Joe Kennedy, a twenty-year Marine veteran and assistant coach for the Bremerton High School (BHS) football team in Bremerton, Washington, was suspended in 2015 for his custom of taking a knee and praying midfield after games to offer thanks, whether his team won or lost.
The school district’s lawyers took issue with his ceremony of seven years and warned that if he didn’t stop, he’d be suspended, but Mr. Kennedy wouldn’t be deterred.
“As a Marine veteran who fought in the first Gulf War, it really rubbed me the wrong way because I served 20 years to support and defend the Constitution,” Mr. Kennedy told The Epoch Times. “Now, I’m being told it doesn’t apply to me. There’s something fundamentally wrong with that. If I can’t express my First Amendment rights as an American, imagine what they are doing to everybody else.”
Though it would have been easier to comply, Mr. Kennedy said that’s essentially what’s wrong with society today.
“Nobody wants to take a stand,” he said. “Well, I wasn’t going to just sit back and let them demolish my rights.”
Inspired by the Christian film “Facing the Giants,” Mr.

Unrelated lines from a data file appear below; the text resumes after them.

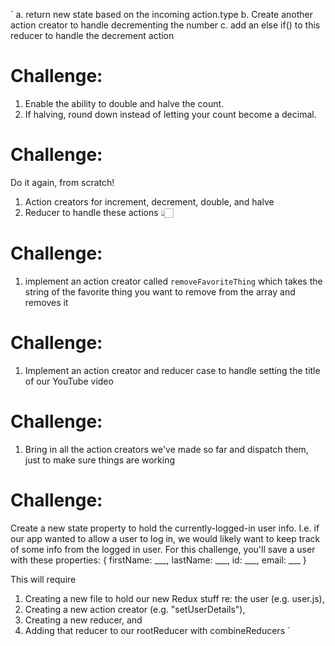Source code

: `
a. return new state based on the incoming action.type
b. Create another action creator to handle decrementing the number
c. add an else if() to this reducer to handle the decrement action

# Challenge:
1. Enable the ability to double and halve the count.
2. If halving, round down instead of letting your count become a decimal.

# Challenge:
Do it again, from scratch!
1. Action creators for increment, decrement, double, and halve
2. Reducer to handle these actions 👆🏻

# Challenge: 
1. implement an action creator called `removeFavoriteThing` 
which takes the string of the favorite thing you want to remove from the array and removes it

# Challenge:
1. Implement an action creator and reducer case to handle setting the title of our YouTube video

# Challenge:
1. Bring in all the action creators we've made so far and dispatch them, just to make sure things are working

# Challenge:
Create a new state property to hold the currently-logged-in user info. I.e. if our app wanted to allow a user to log in, we would likely want to keep track of some info from the logged in user. For this challenge, you'll save a user with these properties:
{
     firstName: ___,
     lastName: ___,
     id: ___,
     email: ___
}

This will require 
1. Creating a new file to hold our new Redux stuff re: the user (e.g. user.js),
2. Creating a new action creator (e.g. "setUserDetails"),
3. Creating a new reducer, and 
4. Adding that reducer to our rootReducer with combineReducers
`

Kennedy started coaching in 2008.
“Just like in the movie, I gave the glory to God after every game, and that’s what I did,” he said. “I would be at the 50-yard line and take a knee to thank God.”

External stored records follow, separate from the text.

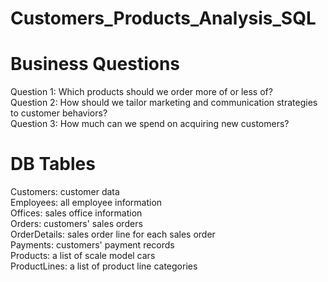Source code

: # Customers_Products_Analysis_SQL

# Business Questions
Question 1: Which products should we order more of or less of? <br/>
Question 2: How should we tailor marketing and communication strategies to customer behaviors? <br/>
Question 3: How much can we spend on acquiring new customers? <br/>

# DB Tables
Customers: customer data <br/>
Employees: all employee information <br/>
Offices: sales office information <br/>
Orders: customers' sales orders <br/>
OrderDetails: sales order line for each sales order <br/>
Payments: customers' payment records <br/>
Products: a list of scale model cars <br/>
ProductLines: a list of product line categories <br/>
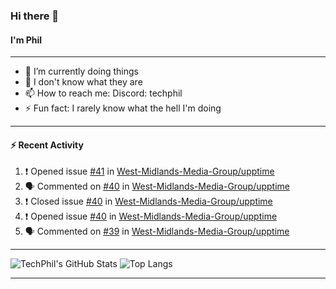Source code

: ### Hi there 👋
#### I'm Phil

---

- 🔭 I’m currently doing things
- 🌱 I don't know what they are
- 📫 How to reach me: Discord: techphil
- ⚡ Fun fact: I rarely know what the hell I'm doing

---

#### ⚡ Recent Activity
<!--START_SECTION:activity-->
1. ❗️ Opened issue [#41](https://github.com//West-Midlands-Media-Group/upptime/issues/41) in [West-Midlands-Media-Group/upptime](https://github.com//West-Midlands-Media-Group/upptime)
2. 🗣 Commented on [#40](https://github.com//West-Midlands-Media-Group/upptime/issues/40) in [West-Midlands-Media-Group/upptime](https://github.com//West-Midlands-Media-Group/upptime)
3. ❗️ Closed issue [#40](https://github.com//West-Midlands-Media-Group/upptime/issues/40) in [West-Midlands-Media-Group/upptime](https://github.com//West-Midlands-Media-Group/upptime)
4. ❗️ Opened issue [#40](https://github.com//West-Midlands-Media-Group/upptime/issues/40) in [West-Midlands-Media-Group/upptime](https://github.com//West-Midlands-Media-Group/upptime)
5. 🗣 Commented on [#39](https://github.com//West-Midlands-Media-Group/upptime/issues/39) in [West-Midlands-Media-Group/upptime](https://github.com//West-Midlands-Media-Group/upptime)
<!--END_SECTION:activity-->

---

![TechPhil's GitHub Stats](https://github-readme-stats.vercel.app/api?username=techphil&count_private=true)
![Top Langs](https://github-readme-stats.vercel.app/api/top-langs/?username=techphil)

---
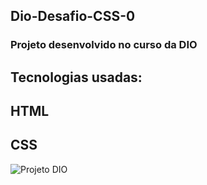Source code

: ## Dio-Desafio-CSS-0
### Projeto desenvolvido no curso da DIO
## Tecnologias usadas:
## HTML
## CSS

![Projeto DIO](https://github.com/talilotarlison/Dio-Desafio-CSS-01/blob/main/Dio%20-%20Desafio%201/view.png?raw=true)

Separation of Church and State Questioned
According to First Liberty Institute (FLI), the religious freedom legal organization that represented Mr. Kennedy, the school district lawyers had concluded that Mr. Kennedy’s prayer violated school policy prohibiting religious activity intermingled with student activities and decided further that such activity “should be non-demonstrative.”
Mr. Kennedy had been offering motivational speeches to the students who gathered for prayer after the game.
“Those speeches sometimes included religious content and a short prayer, but he never coerced, required, or asked any student to pray or told any student that it was important that they participate in any religious activity,” FLI said.